Bertelsmann-Stiftung schlägt Alarm: In Deutschland fehlen 430.000 Kitaplätze
Trotz Fortschritten beim Kitaausbau fehlen in Deutschland nach Berechnungen der Bertelsmann-Stiftung rund 430.000 Betreuungsplätze. Mit etwa 386.000 entfalle ein Großteil auf die westlichen Bundesländer, teilte die Stiftung am Dienstag in Gütersloh mit. Im Osten fehlten 44.700 Kitaplätze. Der seit 2013 geltende Rechtsanspruch auf eine Betreuung auch von unter Dreijährigen könne "für hunderttausende Kinder nicht erfüllt werden", erklärte die Stiftung weiter.
Demnach wurde das Kitaangebot in Deutschland in den vergangenen Jahren zwar "erkennbar" ausgebaut. Zugleich steige der Betreuungsbedarf der Eltern aber "kontinuierlich" an. Immer mehr Mütter und Väter wünschten eine Betreuung insbesondere von jüngeren Kindern, erklärte die Stiftung unter Verweis auf Ergebnisse ihres aktuellen sogenannten Ländermonitorings frühkindliche Bildungssysteme und ihres parallel veröffentlichten sogenannten Fachkräfteradars für Kita und Grundschule.
Aufgrund der traditionell unterschiedlichen Betreuungsstrukturen in Ost- und Westdeutschland stellen sich dabei den Bertelsmann-Experten zufolge regional jeweils andere Hauptprobleme.
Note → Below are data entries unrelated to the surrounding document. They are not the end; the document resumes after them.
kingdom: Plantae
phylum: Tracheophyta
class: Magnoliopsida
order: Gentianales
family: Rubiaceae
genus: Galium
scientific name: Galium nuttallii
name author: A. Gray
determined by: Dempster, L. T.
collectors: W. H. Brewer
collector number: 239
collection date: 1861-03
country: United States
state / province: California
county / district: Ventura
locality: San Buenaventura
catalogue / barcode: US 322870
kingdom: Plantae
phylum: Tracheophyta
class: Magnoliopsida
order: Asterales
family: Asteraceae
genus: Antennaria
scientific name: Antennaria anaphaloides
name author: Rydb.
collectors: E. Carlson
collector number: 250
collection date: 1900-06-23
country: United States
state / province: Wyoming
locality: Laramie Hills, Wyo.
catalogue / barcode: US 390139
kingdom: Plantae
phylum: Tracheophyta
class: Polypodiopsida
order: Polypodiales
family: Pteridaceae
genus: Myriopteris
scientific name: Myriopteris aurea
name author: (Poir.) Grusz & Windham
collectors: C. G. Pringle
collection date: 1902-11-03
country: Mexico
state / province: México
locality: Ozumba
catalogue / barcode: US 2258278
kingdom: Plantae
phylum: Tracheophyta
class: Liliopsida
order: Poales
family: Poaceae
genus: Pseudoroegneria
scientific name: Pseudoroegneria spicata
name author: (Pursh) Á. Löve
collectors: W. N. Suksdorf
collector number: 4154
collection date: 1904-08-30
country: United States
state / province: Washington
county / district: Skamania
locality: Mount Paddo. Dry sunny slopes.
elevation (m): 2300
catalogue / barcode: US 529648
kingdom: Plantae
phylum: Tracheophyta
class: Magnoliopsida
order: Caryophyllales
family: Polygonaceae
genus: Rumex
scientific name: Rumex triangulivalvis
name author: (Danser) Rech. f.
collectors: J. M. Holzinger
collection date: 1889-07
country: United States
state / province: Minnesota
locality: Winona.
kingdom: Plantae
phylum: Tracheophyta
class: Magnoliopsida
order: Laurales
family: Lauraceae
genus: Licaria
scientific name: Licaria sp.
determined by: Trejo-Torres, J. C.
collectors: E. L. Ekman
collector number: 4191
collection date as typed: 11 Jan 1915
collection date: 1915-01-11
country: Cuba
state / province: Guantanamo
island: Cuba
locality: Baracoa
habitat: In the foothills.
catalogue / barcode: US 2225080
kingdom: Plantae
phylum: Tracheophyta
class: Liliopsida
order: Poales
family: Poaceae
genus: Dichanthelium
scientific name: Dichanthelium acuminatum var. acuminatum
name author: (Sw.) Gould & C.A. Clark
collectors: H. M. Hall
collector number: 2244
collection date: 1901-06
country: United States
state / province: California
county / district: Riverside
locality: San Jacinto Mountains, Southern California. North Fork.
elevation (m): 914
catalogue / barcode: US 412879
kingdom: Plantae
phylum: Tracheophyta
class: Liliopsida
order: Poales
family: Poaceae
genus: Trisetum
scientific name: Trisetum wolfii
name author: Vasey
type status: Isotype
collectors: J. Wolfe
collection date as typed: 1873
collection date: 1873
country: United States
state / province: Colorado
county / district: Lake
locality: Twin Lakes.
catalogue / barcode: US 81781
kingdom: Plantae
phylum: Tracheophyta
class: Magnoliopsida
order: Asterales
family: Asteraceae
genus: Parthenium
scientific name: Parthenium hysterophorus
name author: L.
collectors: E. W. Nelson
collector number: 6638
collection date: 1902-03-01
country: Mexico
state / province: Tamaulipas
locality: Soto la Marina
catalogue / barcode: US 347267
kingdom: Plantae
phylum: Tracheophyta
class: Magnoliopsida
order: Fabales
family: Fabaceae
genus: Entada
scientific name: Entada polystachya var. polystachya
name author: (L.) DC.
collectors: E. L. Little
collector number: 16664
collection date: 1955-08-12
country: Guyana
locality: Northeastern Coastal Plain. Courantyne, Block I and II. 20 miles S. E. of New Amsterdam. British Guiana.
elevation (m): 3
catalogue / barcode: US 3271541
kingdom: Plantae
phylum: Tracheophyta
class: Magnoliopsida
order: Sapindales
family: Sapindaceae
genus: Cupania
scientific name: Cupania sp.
Für die westdeutschen Länder sei insbesondere der steigende Bedarf an zusätzlichen Plätzen eine "enorme Herausforderung". Im Osten, wo der Anteil von Kitakindern schon heute deutlich höher sei als im Westen, seien vor allem nicht kindgerechte Personalschlüssel das Problem.
In beiden Fällen erschwere es der Fachkräftemangel zunehmend, für Abhilfe zu sorgen. "Die Situation ist für Kinder und Eltern wie auch für das vorhandene Personal untragbar geworden", erklärte Bertelsmann-Expertin Anette Stein. Es werde schwieriger, die Rechtsansprüche auf einen Betreuungsplatz zu erfüllen und in den Kitaeinrichtungen den frühkindlichen Bildungsauftrag umzusetzen.
Die Bertelsmann-Stiftung sprach von einer "Notsituation" aufgrund fehlender Betreuungsplätze und unzureichender Personalschlüssel, der mit einem Mix aus langfristigen sowie kurzfristig wirkenden Maßnahmen begegnet werden müsse. Unter anderem seien "Sofortmaßnahmen auf unterschiedlichen Ebenen" gefragt - darunter etwa eine Entlastung pädagogischen Personals von Hauswirtschafts- und Verwaltungsaufgaben sowie die verstärkte Einstellung von Quereinsteigern.
In einigen Bundesländern könne auch die Beschränkung von Kitaöffnungszeiten dabei helfen, Betreuungsziele schneller zu erreichen. Dies sei jedoch "eine einschneidende Maßnahme", betonte Bertelsmann-Expertin Stein. Dies lasse sich nur "individuell und in enger Abstimmung" zwischen Eltern, Kitaträgern und Kommunen entscheiden. Die Krise erfordere jedoch generell "neue Antworten".
Längerfristig mit Blick auf die kommenden Jahre bis 2030 sollten die Länder im Westen nach Einschätzung der Stiftung vor allem den Betreuungsplatzausbau vorantreiben, während die ostdeutschen Länder die rechtlichen Voraussetzung für eine bessere Personalausstattung ihrer Kitas schaffen sollten. Gemeinsam bräuchten alle Länder zudem langfristige Strategien zur Fachkräftegewinnung und -qualifizierung sowie attraktive Arbeitsbedingungen, um Personal zu halten.
All das lasse sich nur in enger Abstimmung zwischen Bund, Ländern, Kommunen und Kitaträgern erreichen. Die Bundesregierung müsse sich dabei auch über das Kitaqualitätsgesetz hinaus "verlässlich" an der Finanzierung beteiligen, forderte die Stiftung. Mit dem Gesetz stellt der Bund den Ländern für die Jahre 2023 und 2024 rund vier Milliarden Euro zur Qualitätsverbesserung im Kitabereich bereit, etwa für mehr Personal oder erweiterte Öffnungszeiten.